Ma chi sostiene economicamente la squadra, proprio attraverso l’azionariato popolare, cosa rappresenta per questa? Ha la possibilità di entrare a far parte dei meccanismi decisionali? In alcuni casi sì, almeno teoricamente o forse utopicamente diverse realtà prevedono che il potere decisionale sia esercitato da una assemblea dei soci, salvo che poi ci si rende conto che la gestione attraverso questo strumento risulta faticosa, dispersiva e poco efficace. Ecco quindi comparire livelli “altri” e ‘informali” che statutariamente non esistono, ma che poi fungono da motori effettivi delle società. Questi possono avere varie forme, possono prevedere incontri effettivi al di fuori dei momenti assembleari come anche arrivare a neutralizzare ed invalidare decisioni deliberate dalle varie assemblee attraverso agili strumenti social, gruppi ristretti su facebook, whatsapp o il preferibile telegram che fa tanto popolare in quanto russo (e criptato).

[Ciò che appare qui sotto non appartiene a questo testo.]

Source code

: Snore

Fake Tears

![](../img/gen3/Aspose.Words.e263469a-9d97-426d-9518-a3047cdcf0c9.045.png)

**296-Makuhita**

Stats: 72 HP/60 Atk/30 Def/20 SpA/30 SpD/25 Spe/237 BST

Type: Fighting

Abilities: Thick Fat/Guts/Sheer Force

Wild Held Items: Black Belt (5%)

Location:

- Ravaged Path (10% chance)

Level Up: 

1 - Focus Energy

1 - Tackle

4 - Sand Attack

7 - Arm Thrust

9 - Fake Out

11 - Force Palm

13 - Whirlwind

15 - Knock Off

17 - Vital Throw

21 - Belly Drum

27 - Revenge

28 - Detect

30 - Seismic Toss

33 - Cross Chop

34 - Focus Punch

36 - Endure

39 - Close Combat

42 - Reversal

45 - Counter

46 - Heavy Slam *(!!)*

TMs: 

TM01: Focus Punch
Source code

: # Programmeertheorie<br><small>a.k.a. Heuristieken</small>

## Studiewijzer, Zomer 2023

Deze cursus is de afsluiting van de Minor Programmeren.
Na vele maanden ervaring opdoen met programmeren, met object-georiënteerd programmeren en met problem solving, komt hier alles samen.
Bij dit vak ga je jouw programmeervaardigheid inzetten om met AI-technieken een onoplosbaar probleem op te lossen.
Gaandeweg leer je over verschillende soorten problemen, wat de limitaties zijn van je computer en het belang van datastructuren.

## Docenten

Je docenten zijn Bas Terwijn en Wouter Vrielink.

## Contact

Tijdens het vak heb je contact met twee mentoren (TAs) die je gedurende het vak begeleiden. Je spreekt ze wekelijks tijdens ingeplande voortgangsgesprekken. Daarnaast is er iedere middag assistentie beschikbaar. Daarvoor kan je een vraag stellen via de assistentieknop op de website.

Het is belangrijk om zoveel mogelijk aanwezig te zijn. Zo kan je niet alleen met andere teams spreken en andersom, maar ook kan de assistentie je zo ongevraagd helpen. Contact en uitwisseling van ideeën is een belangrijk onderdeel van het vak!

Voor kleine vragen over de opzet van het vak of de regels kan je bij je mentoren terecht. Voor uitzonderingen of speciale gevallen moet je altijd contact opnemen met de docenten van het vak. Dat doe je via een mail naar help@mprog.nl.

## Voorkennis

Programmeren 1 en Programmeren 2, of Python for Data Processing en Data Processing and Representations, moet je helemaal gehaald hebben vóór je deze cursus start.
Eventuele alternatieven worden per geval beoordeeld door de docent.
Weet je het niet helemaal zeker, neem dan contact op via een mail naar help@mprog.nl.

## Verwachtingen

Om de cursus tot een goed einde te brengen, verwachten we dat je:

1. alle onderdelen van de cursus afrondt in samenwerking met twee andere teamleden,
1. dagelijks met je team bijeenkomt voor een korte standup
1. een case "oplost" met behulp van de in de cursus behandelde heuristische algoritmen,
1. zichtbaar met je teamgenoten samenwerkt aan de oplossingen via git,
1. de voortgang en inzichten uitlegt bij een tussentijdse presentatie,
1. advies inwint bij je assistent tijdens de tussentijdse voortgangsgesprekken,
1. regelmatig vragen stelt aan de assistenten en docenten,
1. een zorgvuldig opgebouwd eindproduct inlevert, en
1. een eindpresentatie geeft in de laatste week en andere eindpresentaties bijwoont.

Ma quale provenienza hanno generalmente gli attivisti di questo calcio popolare? Si suddividono perlopiù in due grandi filoni: (ex) ultras e frequentatori di curve da una parte e militanti politici dall’altra, con contaminazioni più o meno profonde e variabili a seconda delle squadre. Mai, o quasi mai qualcuno ha una cultura sportiva profonda, quantomeno per ciò che riguarda la gestione di una società sportiva, con l’eccezione importante, dove questo accade, delle persone impegnate nella più longeva storia delle palestre popolari. Il risultato è quello di un discreto caos organizzativo, superato comunque da un indiscutibile entusiasmo. Il punto è che per quanto sono riuscito a vedere dall’interno di una, e dalla più o meno approfondita conoscenza di alcune altre realtà, tutte le società del calcio popolare presentano delle opacità, in termini diversi, a volte su troppo impulsivi endorsment politici che rischiano di compromettere nel giro di poche convulse settimane un lavoro capillare che dura da anni, a volte non riuscendo a gestire coerentemente lati di sedicente “mentalità” e scelte in direzione tribunal legalitarie, altre volte rimanendo schiacciati da dinamiche ambientali equivoche e pericolose. Tutto questo accade in una non condivisione ed una mancanza di schiettezza ai limiti dell’omertoso, con il precipitato della ricaduta nella risaputa inadeguatezza della stragrande maggioranza delle magnifiche imprese dell’antagonismo nostrano. E lo dico senza la presunzione di potermene tirare fuori.